Copy every row below line for line, with no changes, but leave out the pictures.

* Begin *

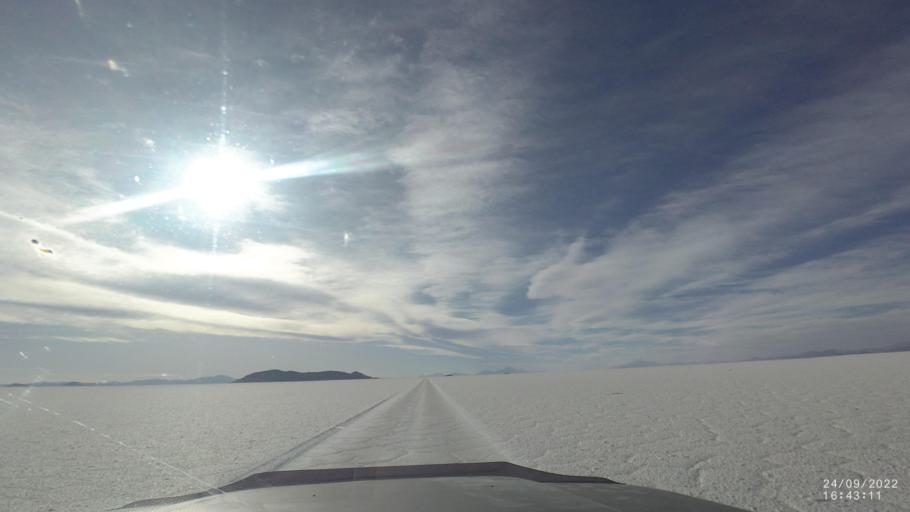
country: BO
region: Potosi
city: Colchani
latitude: -20.1680
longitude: -67.7430
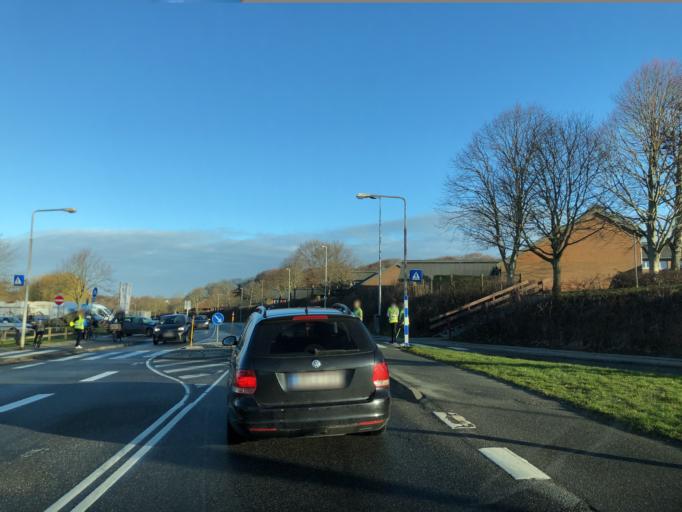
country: DK
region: Central Jutland
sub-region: Favrskov Kommune
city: Hinnerup
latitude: 56.2598
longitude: 10.0701
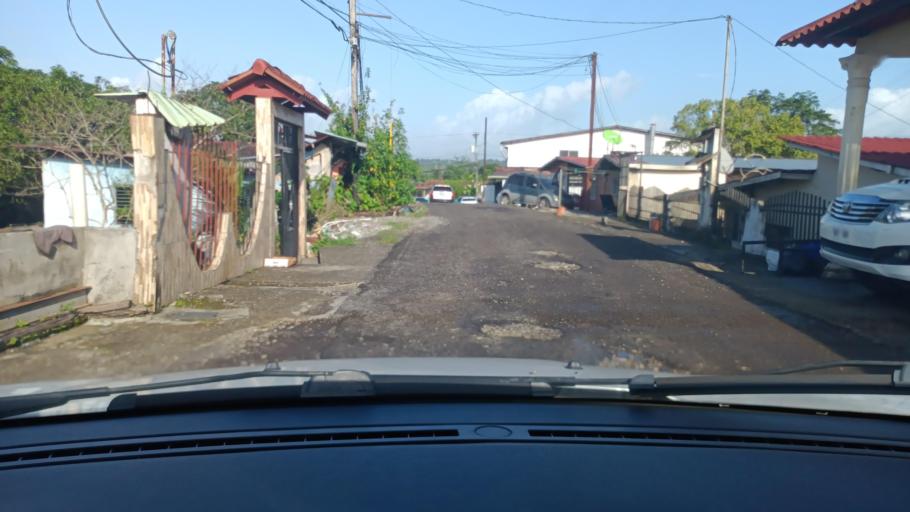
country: PA
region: Colon
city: Sabanitas
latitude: 9.3454
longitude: -79.8026
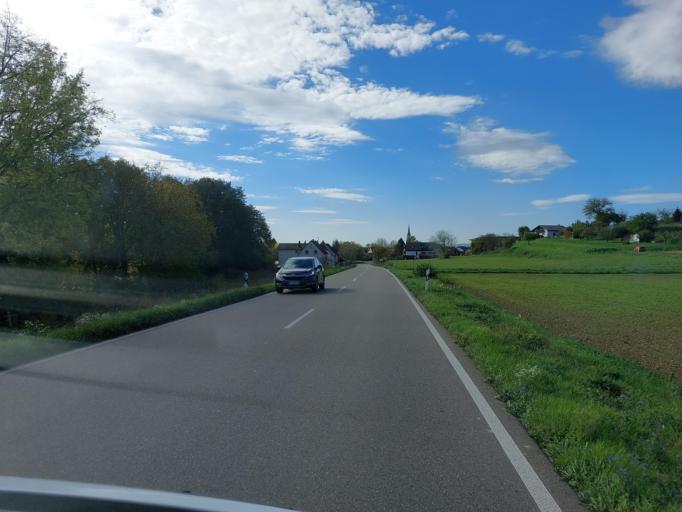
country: DE
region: Baden-Wuerttemberg
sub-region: Freiburg Region
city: Teningen
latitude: 48.1442
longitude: 7.8126
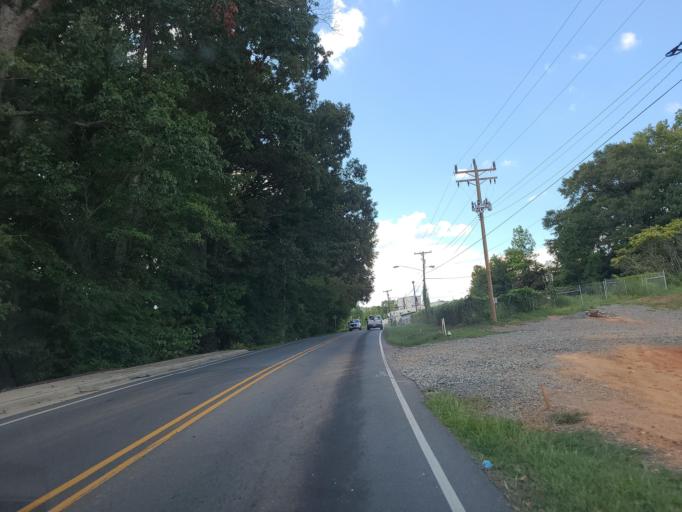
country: US
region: North Carolina
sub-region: Gaston County
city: Lowell
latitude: 35.2835
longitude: -81.1046
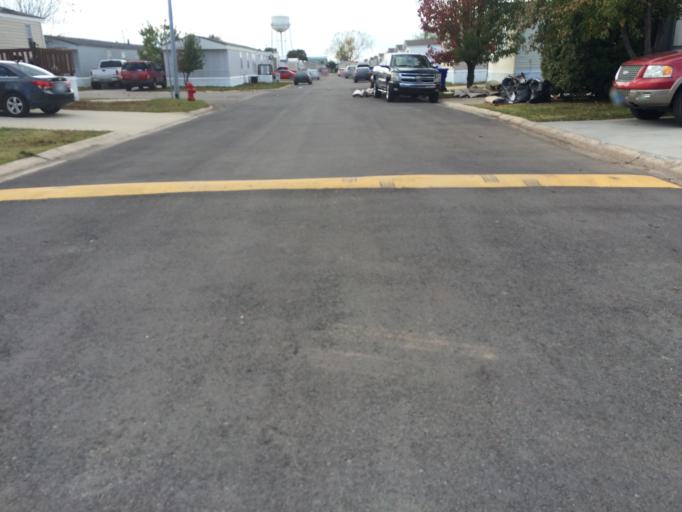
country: US
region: Oklahoma
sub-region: Cleveland County
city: Norman
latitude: 35.2416
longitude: -97.4517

* End *

**Answer to this task**:
country: BO
region: Potosi
city: Colchani
latitude: -20.1680
longitude: -67.7430
country: DK
region: Central Jutland
sub-region: Favrskov Kommune
city: Hinnerup
latitude: 56.2598
longitude: 10.0701
country: PA
region: Colon
city: Sabanitas
latitude: 9.3454
longitude: -79.8026
country: DE
region: Baden-Wuerttemberg
sub-region: Freiburg Region
city: Teningen
latitude: 48.1442
longitude: 7.8126
country: US
region: North Carolina
sub-region: Gaston County
city: Lowell
latitude: 35.2835
longitude: -81.1046
country: US
region: Oklahoma
sub-region: Cleveland County
city: Norman
latitude: 35.2416
longitude: -97.4517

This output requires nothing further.